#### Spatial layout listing

--------------------

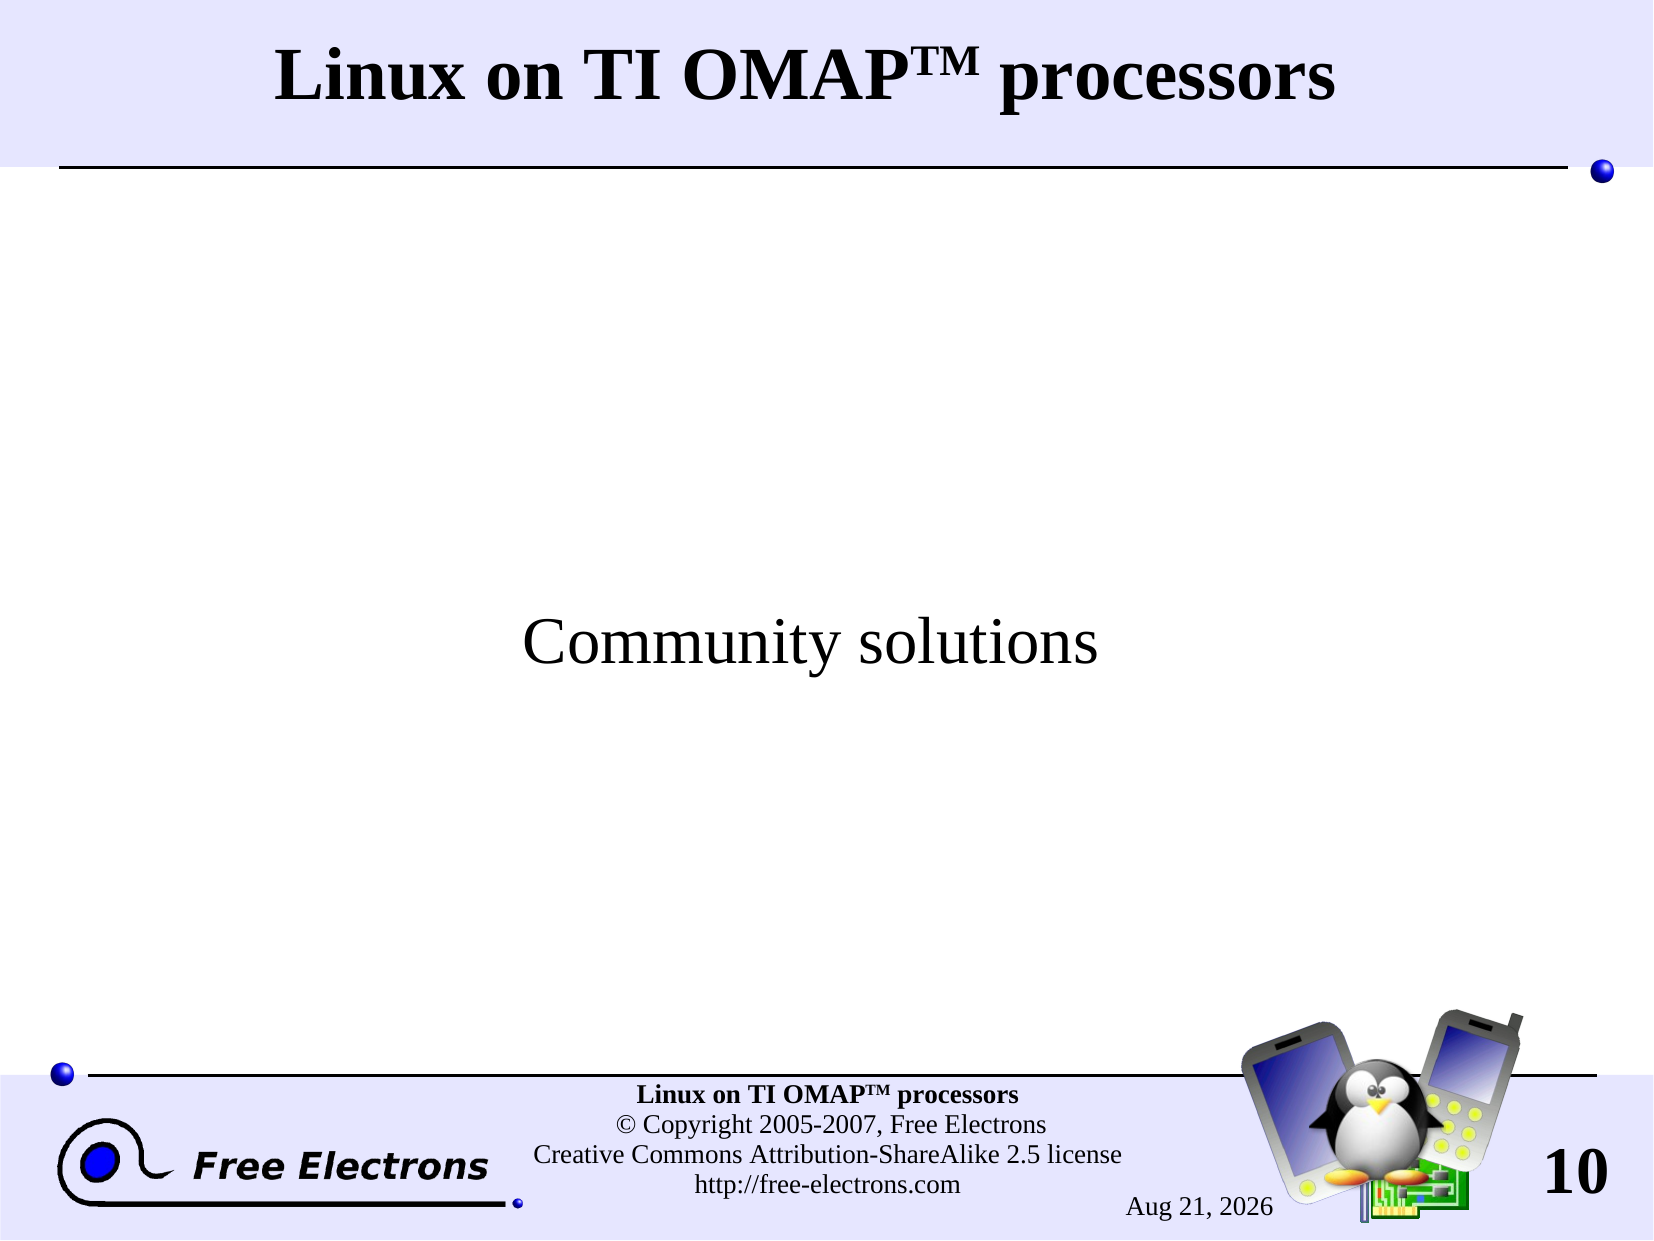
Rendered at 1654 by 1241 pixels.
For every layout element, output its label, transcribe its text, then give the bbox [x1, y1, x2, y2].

subtitle Community solutions [105, 216, 1518, 1066]
picture [50, 1107, 527, 1216]
title Linux on TI OMAPTM processors [60, 12, 1551, 138]
picture [1231, 1007, 1538, 1241]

--------------------

#### EXERCISE GOAL
Lay out the listing above as a two-column CSV with the headers "prompt" and "response", one row per entry. Put each field in double quotes, replace line breaks with spaces, and omit the pictures.

#### ANSWER TO THE EXERCISE
prompt,response
"Rendered at 1654 by 1241 pixels. For every layout element, output its label, transcribe its text, then give the bbox [x1, y1, x2, y2].","subtitle Community solutions [105, 216, 1518, 1066] picture [50, 1107, 527, 1216] title Linux on TI OMAPTM processors [60, 12, 1551, 138] picture [1231, 1007, 1538, 1241]"